DAH derivation also participates in structural recovery. When a structurally incomplete agent is received by a memory-native nest, the fallback engine reconstructs missing schema components through contextual inference, lineage resolution, or local environmental scaffolding. Once the agent's structural schema is rehydrated, the resulting object is evaluated for trust slope coherence as a final identity validation step. The agent's regenerated memory field is used to recompute its DAH, which is then validated against the local DDH of the nest. If the directional slope between the prior state and the rehydrated agent falls within accepted bounds, the agent is authorized for execution. For agents operating under fallback conditions, deferred actions are reconciled and appended to the memory field upon rehydration, and the slope continuity of the agent's DAH is verified against prior known states before mutation finalization.

Identity as the Substrate for Policy

Once derived and validated, the DAH becomes the substrate for policy enforcement rather than mere recognition. The platform supports pseudonymous operation through identity continuity rather than persistent static keys. An agent may be recognized across substrates by its DAH slope, allowing it to propagate or mutate without disclosing an explicit global identifier. Policy references embedded in the agent object may declare propagation constraints, such as limiting execution to a particular zone, disallowing delegation, or requiring trust slope entanglement for mutation validity. These constraints are enforced by substrate-local validators using the DAH's lineage, entropic signature, and historical slope checkpoints.
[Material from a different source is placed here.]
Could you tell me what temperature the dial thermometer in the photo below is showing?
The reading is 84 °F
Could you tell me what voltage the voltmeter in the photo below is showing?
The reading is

Within the routing layer, an agent may only be propagated into a new nest or across a zone boundary if its semantic state and memory lineage satisfy the receiving environment, which includes validation of the agent's DAH and the slope continuity between its prior and proposed execution states. In this way DAH derivation binds an agent's authority to its own evolving, device-entangled state, so that identity, mutation eligibility, and propagation permission are resolved from memory-local data rather than from external certificates or static access lists.

Disclosure Scope

The derivation of a Dynamic Agent Hash from a semantic agent's memory field, mutation history, semantic context, and policy references; the inclusion in each derivation of entropy inputs linked to the host Dynamic Device Hash at the time of execution; the recording of DAH and DDH slope entanglement in the agent's memory trace; trust slope validation as an evaluation of the ordered sequence of hash states and their directional deltas against policy, zone, or prior state references; the authorization, quarantine, rollback, or rejection of agents based on slope continuity and entanglement across the trust zones of FIGS. 9A-9C; and the recomputation of the DAH after fallback rehydration, are disclosed in U.S. Application No. 19/230,933, in the detailed description of entropy-resolved identity and dynamic trust slope validation. This article describes that disclosed mechanism. The disclosure does not specify particular hash primitives, numeric slope thresholds, or rotation schedules, and the scope extends to embodiments differing in entropy source, substrate class, or zone governance, provided the DAH remains an entropy-resolved, device-entangled, slope-validated agent identity.